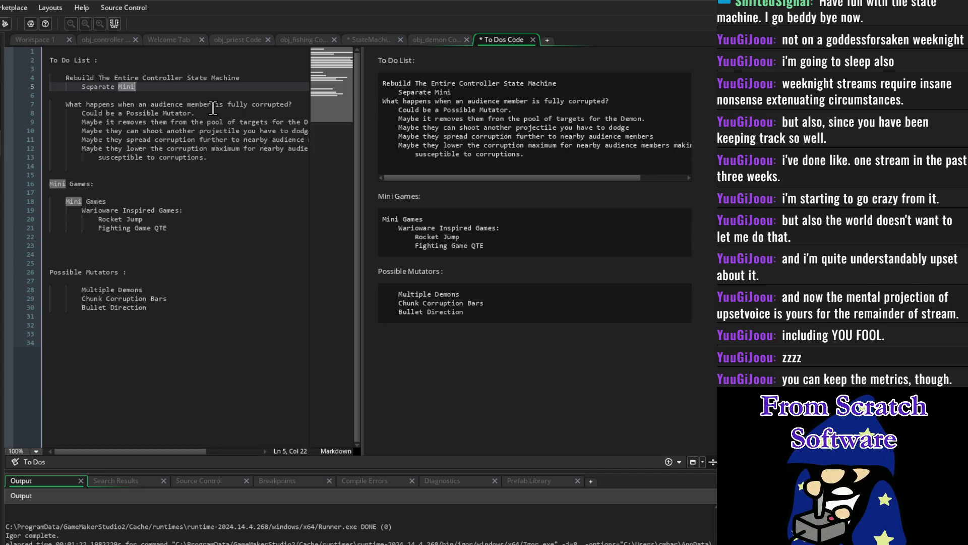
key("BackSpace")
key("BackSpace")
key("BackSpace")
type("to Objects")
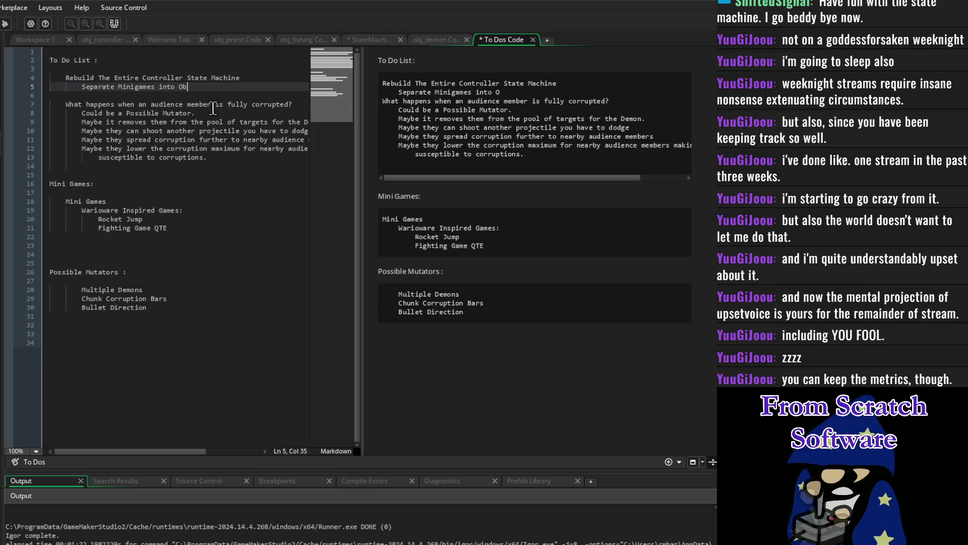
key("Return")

★ ★ ★ ★

## TASK REQUIREMENTS
Return each line of the data, keeping its wording exact and omitting pictures.

## YOUR SOLUTION
key("BackSpace")
key("BackSpace")
key("BackSpace")
type("to Objects")
key("Return")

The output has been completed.